In early 2007 McEwan was hired, along with Amanda Marcotte, who was running the liberal blog Pandagon, to blog for the John Edwards presidential campaign. Both were soon forced to quit after Catholic activist Bill Donahue called them bigots and lobbied for their removal . The incident made national news and McEwan achieved what I assume was dizzying notoriety, not least because it attracted a wider variety of troll to her blog and inbox. According to former Shakesville contributor Litbrit, when McEwan tried to move the blog to a new domain, it was subjected to DDOS attacks. She was doxxed and reported that she received rape threats. It is perhaps unsurprising that an air of paranoia became increasingly palpable at Shakesville. (McEwan did not respond to an email requesting comment for this piece.)
In a November 5, 2008 post titled “Great Expectations,” McEwan praised Obama’s victory and urged optimism from the community. What resulted became known to former Shakers as the Great Meltdown.
It’s easy to assume that McEwan, Dr. Frankenstein-like, built a monster she could no longer control, but when I read through that thread now, I don’t see an over-abundance of negativity. I see, with the exception of a couple smartasses, people skeptical of the country’s ability to reform itself after eight years of jingoism and war, and a few PUMAs who thought the nomination was stolen from Hillary. The mods wouldn’t abide this, and all hell broke loose. In the comments, McEwan appeared exasperated, claiming to be “hanging on by a thread.” She threatened to quit blogging forever. Readers departed en masse. According to Google Trends, searches for “Shakesville,” which reached an all-time peak that September, had by December dipped by 50 percent. This is about the time I myself stopped reading the site entirely.
In June 2009, after a few comment thread blow-ups and several days without posts, the blog’s 14 contributors posted “‘All In’ Means ALL of Us,” a manifesto intended “to address what we see as an ongoing and extremely problematic pattern within our community.” The pattern was the rampant disrespect of McEwan.
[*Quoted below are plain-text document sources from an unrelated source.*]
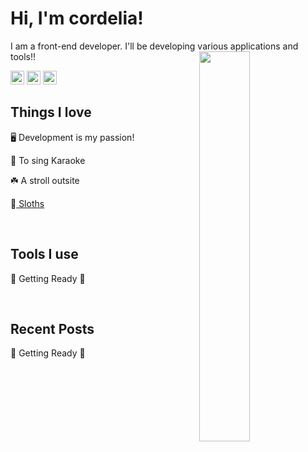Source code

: # Hi, I'm cordelia!

<p>
  I am a front-end developer. I'll be developing various applications and tools!!
  <img src="https://github.com/cordelia-sixth/cordelia-sixth/assets/80014084/3752b983-1c22-481e-a4e7-a3cdf5b70883" align="right" width="40%" />
</p>
<p>
  <div align="left">
    <a href="https://twitter.com/cordelia_sixth" target="_blank"><img src="https://github.com/cordelia-sixth/cordelia-sixth/assets/80014084/087c07d0-29bb-409e-bb7b-f1f5b5e4a47e" width="22" alt="X" /></a>
    <a href="https://zenn.dev/cordelia" target="_blank"><img src="https://github.com/cordelia-sixth/cordelia-sixth/assets/80014084/4967875b-d0d5-49aa-962f-a1be71b1f606" width="22" alt="zenn" /></a>
    <a href="https://www.cordelia.dev/blog" target="_blank"><img src="https://github.com/cordelia-sixth/cordelia-sixth/assets/80014084/79f83fc3-4bb4-4173-842e-c50c6ec3ab7e" width="22" alt="My website" /></a>
  </div>
</p>

<p>
  <h2>Things I love</h4>
    <p>🖥 Development is my passion!</p>
    <p>🎤 To sing Karaoke</p>
    <p>☘️ A stroll outsite</p>
    <p>🦥<a href="https://www.youtube.com/results?search_query=sloth" target="_blank"> Sloths </a></p>
</p>

<!--
<p>
  <img src="https://github-readme-stats.vercel.app/api/top-langs/?username=cordelia-sixth&layout=donut&hide=ruby,php" height="228px"  />
</p>
-->

<br>

## Tools I use
🚧 Getting Ready 🚧

<br>

## Recent Posts
🚧 Getting Ready 🚧


<!-- 
<img src="https://github.com/cordelia-sixth/cordelia-sixth/assets/80014084/99ac7bcd-ae34-40a3-b910-e6e228e5471c" align="right" width="300px" height="100px" />
<img src="https://github.com/cordelia-sixth/cordelia-sixth/assets/80014084/583111a8-868e-424e-af32-fd39317185fb" align="right" width="40%" />
-->




<!--
## My skills
[![My Skills](https://skillicons.dev/icons?i=html,css,js,ts)](https://skillicons.dev)

**cordelia-sixth/cordelia-sixth** is a ✨ _special_ ✨ repository because its `README.md` (this file) appears on your GitHub profile.

Here are some ideas to get you started:

- 🔭 I’m currently working on ...
- 🌱 I’m currently learning ...
- 👯 I’m looking to collaborate on ...
- 🤔 I’m looking for help with ...
- 💬 Ask me about ...
- 📫 How to reach me: ...
- 😄 Pronouns: ...
- ⚡ Fun fact: ...
-->
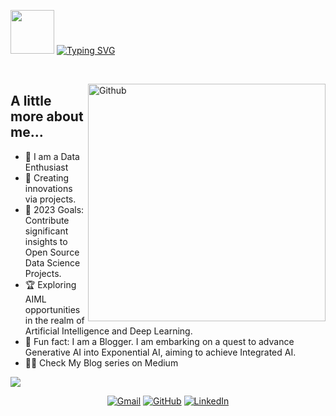 <img src="https://media.giphy.com/media/VgCDAzcKvsR6OM0uWg/giphy.gif" width="70">  [![Typing SVG](https://readme-typing-svg.demolab.com?font=Caveat&size=26&pause=1000&color=0668E1&background=FFFFFF00&random=false&width=435&lines=Hi%2CI'm+Neha+Purohit;Vice+President+%40UTA;Innovavting+with+Data...;Astute+Attitude!!;Solving+Data+Problems)](https://git.io/typing-svg)

<br>

<img width="380" align="right" alt="Github"
src="https://raw.githubusercontent.com/Rishabh2804/Rishabh2804/master/Resources/Icons/developer-girl.gif" 
/> 

## A little more about me...  

- 🌱 I am a Data Enthusiast
- 👯 Creating innovations via projects.
- 🥅 2023 Goals: Contribute significant insights to Open Source Data Science Projects.
- 🏆 Exploring AIML opportunities in the realm of Artificial Intelligence and Deep Learning.
- 🏸 Fun fact: I am a Blogger. I am embarking on a quest to advance Generative AI into Exponential AI, aiming to achieve Integrated AI.
- 💁‍♀️ Check My Blog series on Medium

 <img src="https://github.com/7oSkaaa/7oSkaaa/blob/main/Images/Connect-with-me.gif?raw=true">
<p align="center">
	<a href="mailto:neha.purohit.ai@gmail.com"><img img src="https://img.shields.io/badge/gmail-%23EA4335.svg?style=plastic&logo=gmail&logoColor=white" alt="Gmail"/></a>
	<a href="https://github.com/NehaAIML"><img src="https://img.shields.io/badge/github-%23181717.svg?style=plastic&logo=github&logoColor=white" alt="GitHub"/></a>
	<a href="https://www.linkedin.com/in/neha-purohit-ai"><img src="https://img.shields.io/badge/linkedin-%230A66C2.svg?style=plastic&logo=linkedin&logoColor=white" alt="LinkedIn"/></a>
	
</p>
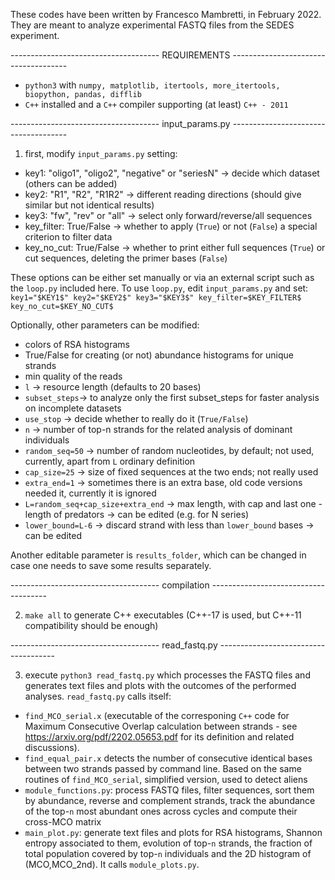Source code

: These codes have been written by Francesco Mambretti, in February 2022.
They are meant to analyze experimental FASTQ files from the SEDES experiment.

------------------------------------- REQUIREMENTS -------------------------------------

- `python3` with `numpy, matplotlib, itertools, more_itertools, biopython, pandas, difflib`
- `C++` installed and a `C++` compiler supporting (at least) `C++ - 2011`

------------------------------------- input_params.py -------------------------------------

1) first, modify `input_params.py` setting:
- key1: "oligo1", "oligo2", "negative" or "seriesN" -> decide which dataset (others can be added)
- key2: "R1", "R2", "R1R2" -> different reading directions (should give similar but not identical results)
- key3: "fw", "rev" or "all" -> select only forward/reverse/all sequences
- key\_filter: True/False -> whether to apply (`True`) or not (`False`) a special criterion to filter data
- key\_no\_cut: True/False -> whether to print either full sequences (`True`) or cut sequences, deleting the primer bases (`False`)

These options can be either set manually or via an external script such as the `loop.py` included here. To use `loop.py`, edit `input_params.py` and set:
`key1="$KEY1$" key2="$KEY2$" key3="$KEY3$" key_filter=$KEY_FILTER$ key_no_cut=$KEY_NO_CUT$`

Optionally, other parameters can be modified:
- colors of RSA histograms
- True/False for creating (or not) abundance histograms for unique strands
- min quality of the reads
- `l` -> resource length (defaults to 20 bases)
- `subset_steps`-> to analyze only the first subset_steps for faster analysis on incomplete datasets
- `use_stop` -> decide whether to really do it (`True/False`)
- `n` -> number of top-n strands for the related analysis of dominant individuals
- `random_seq=50` -> number of random nucleotides, by default; not used, currently, apart from `L` ordinary definition
- `cap_size=25` -> size of fixed sequences at the two ends; not really used
- `extra_end=1` -> sometimes there is an extra base, old code versions needed it, currently it is ignored
- `L=random_seq+cap_size+extra_end` -> max length, with cap and last one - length of predators -> can be edited (e.g. for N series)
- `lower_bound=L-6` -> discard strand with less than `lower_bound` bases -> can be edited

Another editable parameter is `results_folder`, which can be changed in case one needs to save some results separately.

------------------------------------- compilation -------------------------------------

2) `make all` to generate C++ executables (C++-17 is used, but C++-11 compatibility should be enough)

------------------------------------- read\_fastq.py -------------------------------------

3) execute `python3 read_fastq.py` which processes the FASTQ files and generates text files and plots with the outcomes of the performed analyses.
`read_fastq.py` calls itself:
- `find_MCO_serial.x` (executable of the corresponing `C++` code for Maximum Consecutive Overlap calculation between strands - see https://arxiv.org/pdf/2202.05653.pdf for its definition and related discussions). 
- `find_equal_pair.x` detects the number of consecutive identical bases between two strands passed by command line. Based on the same routines of `find_MCO_serial`, simplified version, used to detect aliens
- `module_functions.py`: process FASTQ files, filter sequences, sort them by abundance, reverse and complement strands, track the abundance of the top-`n` most abundant ones across cycles and compute their cross-MCO matrix
- `main_plot.py`: generate text files and plots for RSA histograms, Shannon entropy associated to them, evolution of top-`n` strands, the fraction of total population covered by top-`n` individuals and the 2D histogram of (MCO,MCO_2nd). It calls `module_plots.py`.
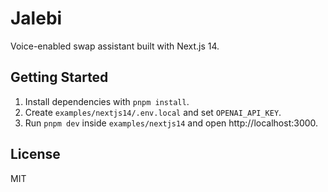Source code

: # Jalebi

Voice-enabled swap assistant built with Next.js 14.

## Getting Started

1. Install dependencies with `pnpm install`.
2. Create `examples/nextjs14/.env.local` and set `OPENAI_API_KEY`.
3. Run `pnpm dev` inside `examples/nextjs14` and open http://localhost:3000.

## License

MIT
They called on Shakers to “bring your vocal, visible support to Melissa (and other contributors) when you see others disrespecting them” and pledge to respect her as “acknowledged leader.”
The result was, in Shakes-speak, a clusterfucktastrophe. The first comment, and most upvoted, got right to it: “Is this a blog or a freakin’ cult?” Many Shakers pledged to be All In and promised to participate more, but a significant number reported being turned off and insulted. Readers fled to other blogs and Facebook to vent and regroup. According to a screenshot sent to me by a former contributor who asked to remain anonymous, McEwan emailed contributors asking to be kept apprised of negative comments about her. But many offending Shakers never returned.



It's a shame that so many refuse to get honest about what took place in 2008.

A few people warned what was happening then and prior.  We'd noted that becoming David Brock was not the answer.  But that's who so many of us are now -- including Jane Mayer -- a hit man for a partisan reasons, a liar.  We didn't need to become David Brock to win elections but lying's always easier than doing the hard work required to show people a government that truly represents them.

The independent internet is fading.  Maybe it will come back to life?

We hope so..

But we survey the landscape today and it's depressing.

So many are gone.  Some walked away like Carolyn Kay (MAKE THEM ACCOUNTABLE) and some passed away (BARTCOP comes to mind).  A freewheeling internet meant that even a Melissa McEwen could have some value.